RECORDS TO USE -
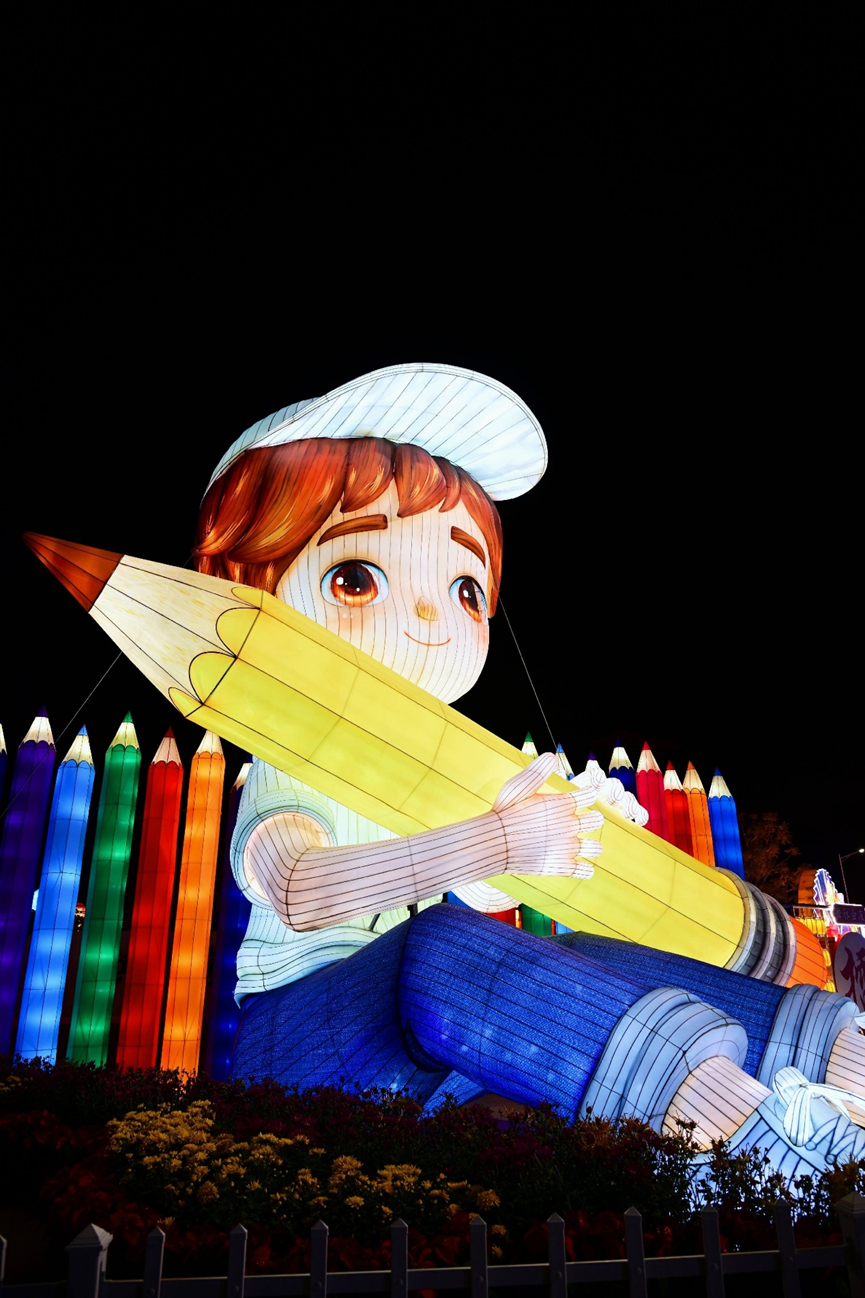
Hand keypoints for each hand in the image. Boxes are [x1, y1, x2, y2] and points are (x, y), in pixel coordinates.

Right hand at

...

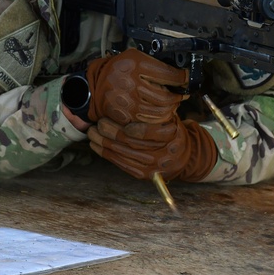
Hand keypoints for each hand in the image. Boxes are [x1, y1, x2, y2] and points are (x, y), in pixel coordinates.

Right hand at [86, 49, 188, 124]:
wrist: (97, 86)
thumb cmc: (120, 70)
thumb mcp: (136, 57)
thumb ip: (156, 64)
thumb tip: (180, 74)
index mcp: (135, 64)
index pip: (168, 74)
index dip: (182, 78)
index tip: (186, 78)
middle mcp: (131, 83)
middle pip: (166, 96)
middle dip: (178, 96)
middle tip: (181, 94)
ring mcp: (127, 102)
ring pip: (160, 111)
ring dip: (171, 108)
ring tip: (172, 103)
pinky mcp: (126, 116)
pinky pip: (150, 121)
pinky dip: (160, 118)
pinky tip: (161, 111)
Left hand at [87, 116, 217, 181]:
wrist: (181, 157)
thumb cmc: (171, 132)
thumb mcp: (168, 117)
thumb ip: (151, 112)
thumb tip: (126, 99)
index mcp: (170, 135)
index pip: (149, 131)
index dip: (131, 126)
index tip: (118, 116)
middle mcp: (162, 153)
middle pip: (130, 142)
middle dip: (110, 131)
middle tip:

...

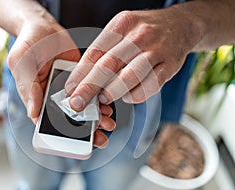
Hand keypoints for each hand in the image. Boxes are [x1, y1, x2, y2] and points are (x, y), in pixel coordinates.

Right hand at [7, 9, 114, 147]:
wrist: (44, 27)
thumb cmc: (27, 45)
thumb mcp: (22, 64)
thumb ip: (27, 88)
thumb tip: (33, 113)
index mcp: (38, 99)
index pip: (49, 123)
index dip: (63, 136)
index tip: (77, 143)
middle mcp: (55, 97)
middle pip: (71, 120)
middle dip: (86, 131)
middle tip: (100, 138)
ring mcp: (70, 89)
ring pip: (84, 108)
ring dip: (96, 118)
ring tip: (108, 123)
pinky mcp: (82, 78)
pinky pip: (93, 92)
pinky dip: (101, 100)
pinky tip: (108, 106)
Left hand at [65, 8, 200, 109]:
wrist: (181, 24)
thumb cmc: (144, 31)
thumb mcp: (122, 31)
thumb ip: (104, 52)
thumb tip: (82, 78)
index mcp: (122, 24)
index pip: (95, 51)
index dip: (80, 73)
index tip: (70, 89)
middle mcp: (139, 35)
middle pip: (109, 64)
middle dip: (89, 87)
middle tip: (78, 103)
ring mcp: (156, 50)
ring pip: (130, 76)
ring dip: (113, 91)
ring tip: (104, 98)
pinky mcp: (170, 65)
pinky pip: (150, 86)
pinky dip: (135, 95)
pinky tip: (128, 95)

TASK DESCRIPTION - Filter the records for lines holding the string "hand". Copy each one.

SOLUTION BELOW -
Hand keypoints for each hand in the image. Boxes are [x1, y1, x2, y2] and points are (x, y), in pixel coordinates.
Right hand at
Hand keypoints for each hand in the image. Boxes are [x1, y1, x2, y2] and points are (x, y), in pixel coordinates.
Right hand at [86, 49, 188, 124]:
Left hand at [87, 116, 217, 181]:
Hand keypoints for each hand in the image. Boxes are [x1, y1, x2, y2] and points are (x, y), in pixel coordinates.
Right hand at [7, 9, 114, 147]:
Left hand at [65, 8, 200, 109]:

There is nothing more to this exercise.